Some of the largest drug companies are similarly priming the pump. "There is a lot going on in big pharma right now," says Paul Richardson, engineering technical director at GSK. "We are looking at all the options: new chemistry, new engineering at the plant, efficiency improvements at existing facilities." Richardson says GSK has been working for several years on improvements to technology, work processes, and research culture under an operational excellence program spearheaded by Ray Scherzer, the company's head of engineering.
The company is also involved in industry consortia. At the Impulse consortium, where GSK is the pharmaceutical industry sector leader, the firm is testing continuous-flow reactors for hydrogenation and investigating processes that integrate pharmaceutical chemical manufacturing and formulation at a single site.
As for Britest, Richardson says it has been most successful at bringing chemists and engineers from several companies together to brainstorm and pool their know-how. "Over the past five years," he says, "companies have realized that to make the necessary changes, they are going to have to work with other people."
Neville Brewis, director of process engineering at AstraZeneca, agrees, adding that Britest has developed a useful regimen of analytical tools. "It provides a more structured approach to process development, bringing in process engineers much earlier than has traditionally been done," he says. "There is none of this over-the-fence business where process chemists hand things over to manufacturing, and manufacturing has to make the best of what they've got."
Brewis says the Britest tools provide a common language that allows engineers and chemists to "tease out" problems early in development. He agrees with Excelsyn's Shott that Britest offers a structured approach to standard techniques for an industry in need of structure. "We hope it will lead us away from the traditional batch reactors that have been the bread and butter of the fine chemicals and pharmaceutical industry for the 30 years I've been working in it, and 20 years before that as well," he says.

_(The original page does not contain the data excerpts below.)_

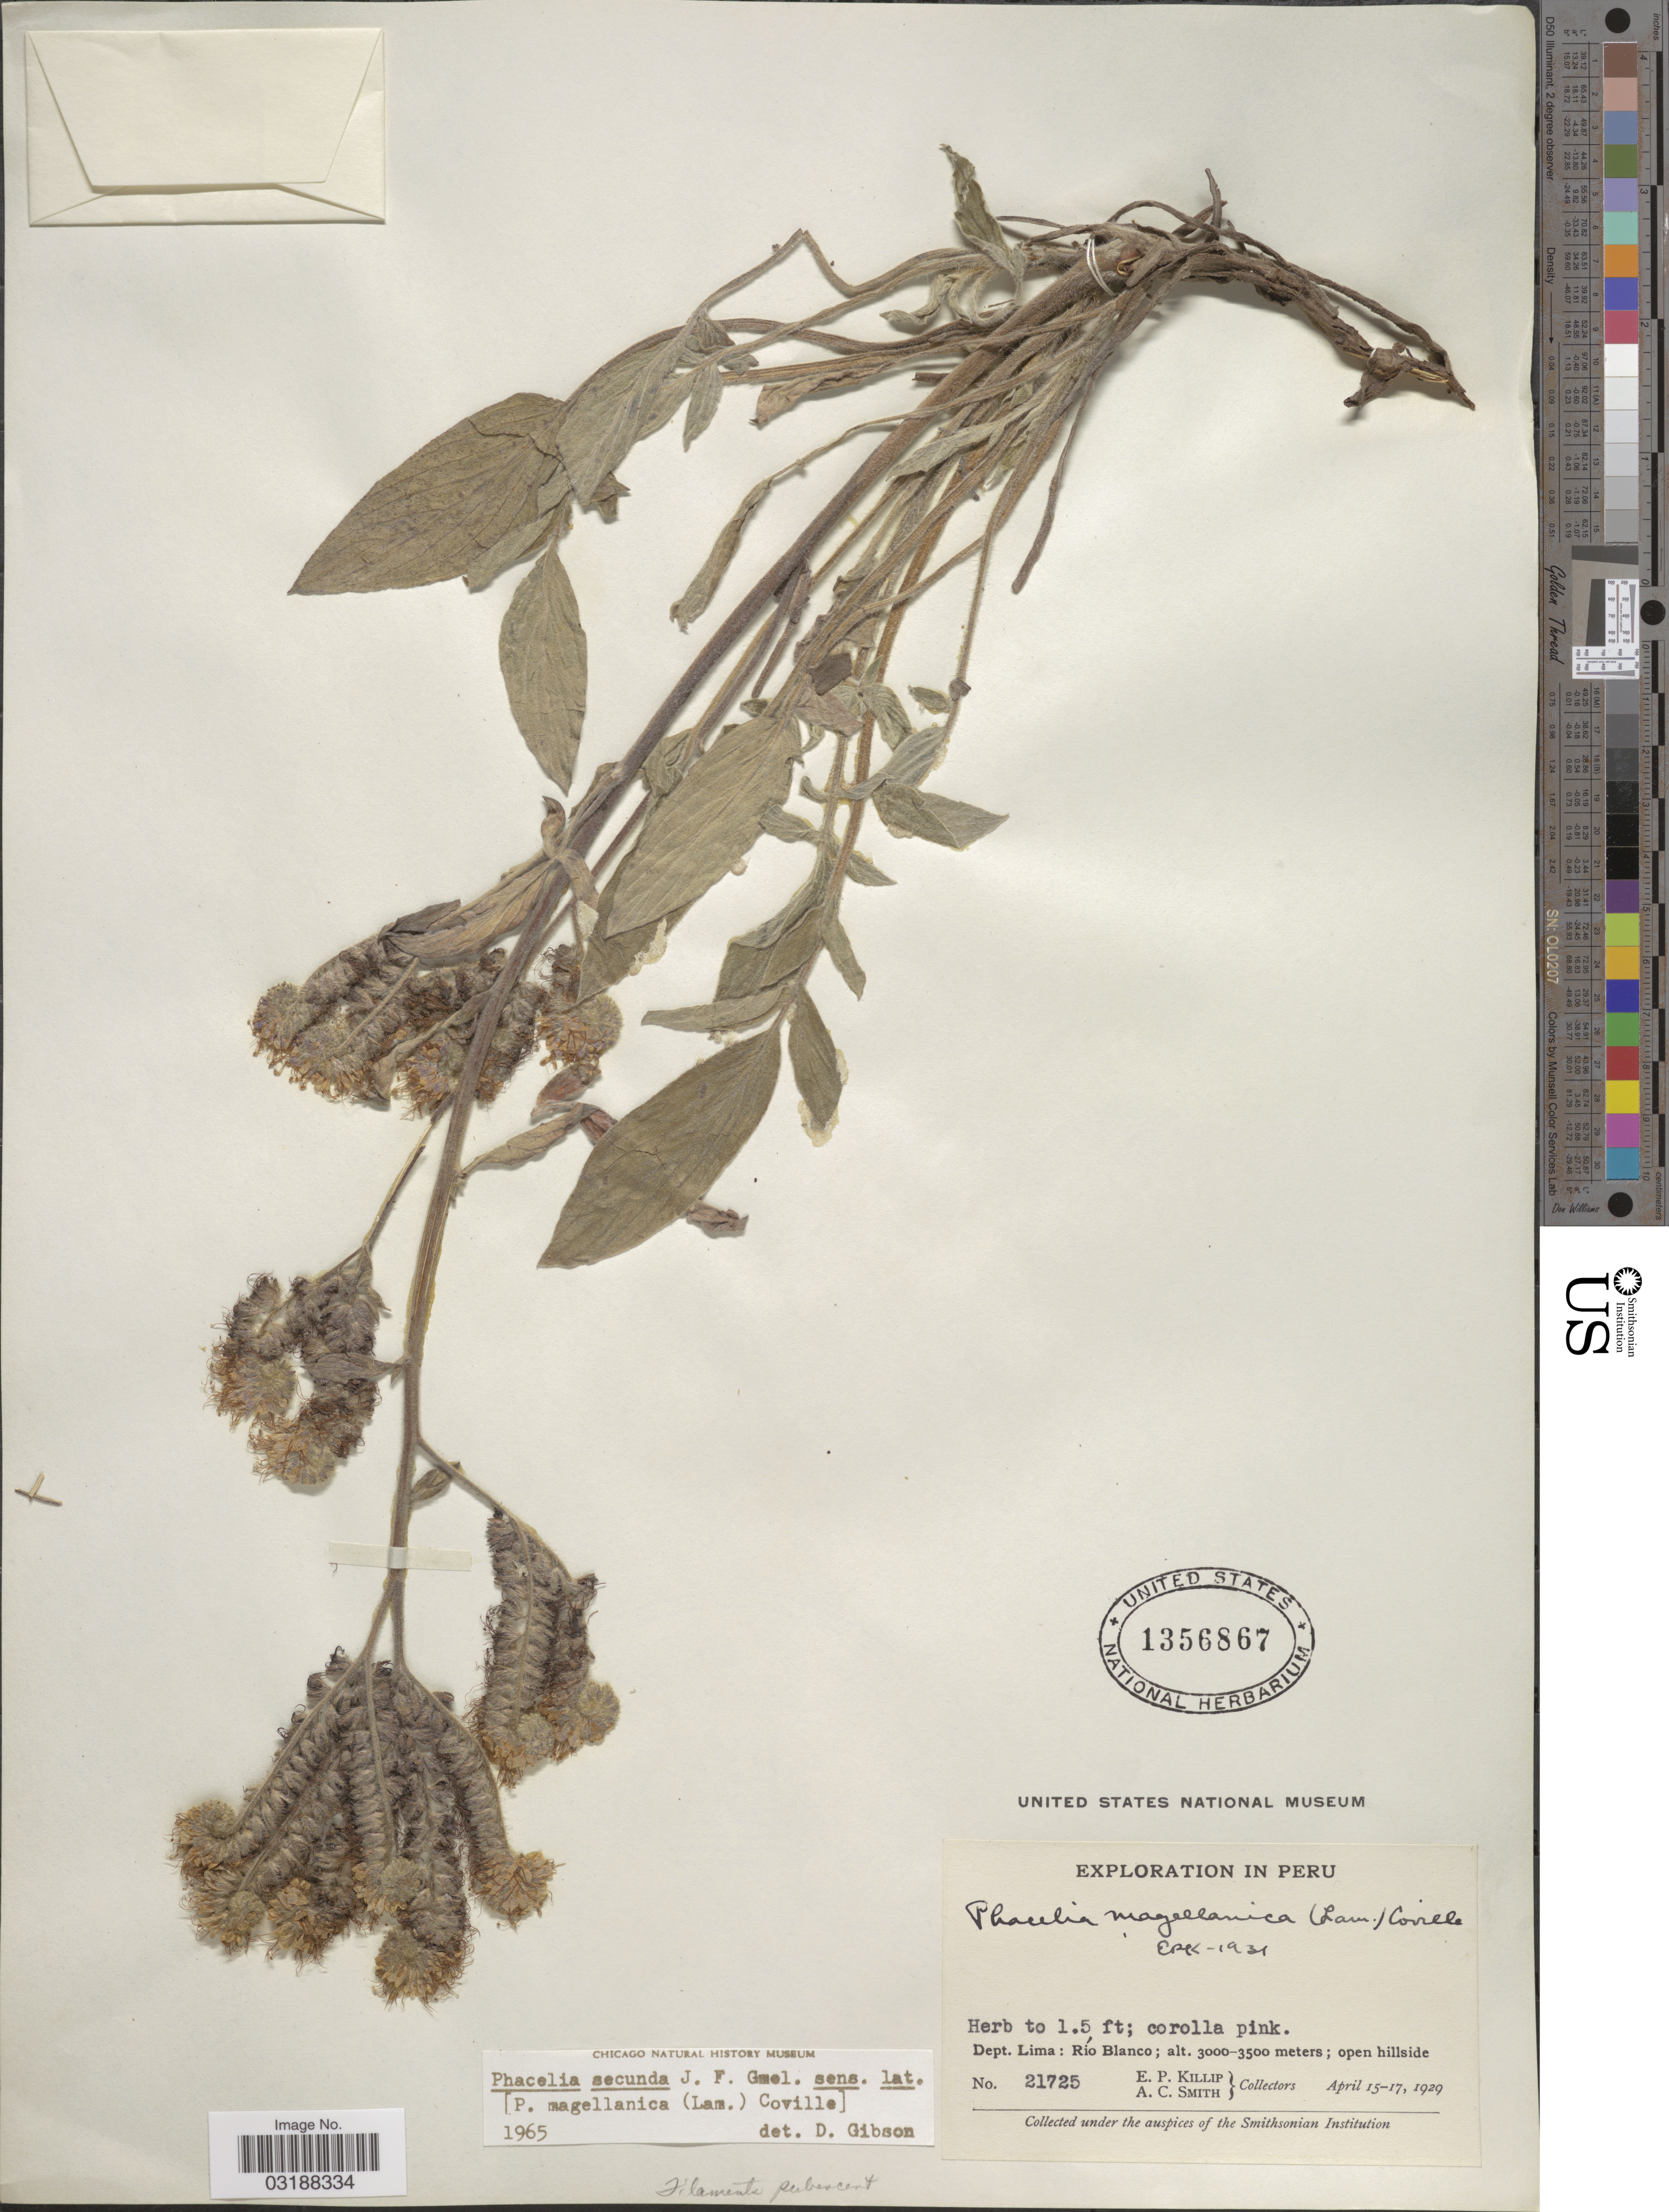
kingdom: Plantae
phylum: Tracheophyta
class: Magnoliopsida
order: Boraginales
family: Hydrophyllaceae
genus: Phacelia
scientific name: Phacelia secunda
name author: J.F. Gmel.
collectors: E. P. Killip & A. C. Smith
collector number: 21725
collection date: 1929-04-15/1929-04-17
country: Peru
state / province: Lima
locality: Dept. Lima: Río Blanco.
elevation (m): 3000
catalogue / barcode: US 1356867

CHANGES TO the pharmaceutical industry's manufacturing culture will likely be evolutionary rather than revolutionary. Indeed, most major drug companies have operational improvement programs similar to GSK's, and many are unwilling to concede to anything like institutionalized inefficiencies in production.
Mauricio Futran, vice president for process R&D at Bristol-Myers Squibb, says collaboration between medicinal chemistry and process development has a long history at his company. "We have a close community of practice in chemistry that spans discovery and process development," he says. "And we have formal and informal ties in the business process by which we always look at the chemistry that is coming on a three- to six-month horizon."
Futran says there is no single formula for how and when to bring discovery and development chemists together, whether they be in-house groups, service providers, or outside research partners.
"Most big drug companies are focusing on efficiency. We certainly are," he says. "And things that FDA has been talking about in terms of quality-by-design will naturally lead us to more efficiency in continuing from R&D to manufacturing. This is not a static industry by any stretch of the imagination."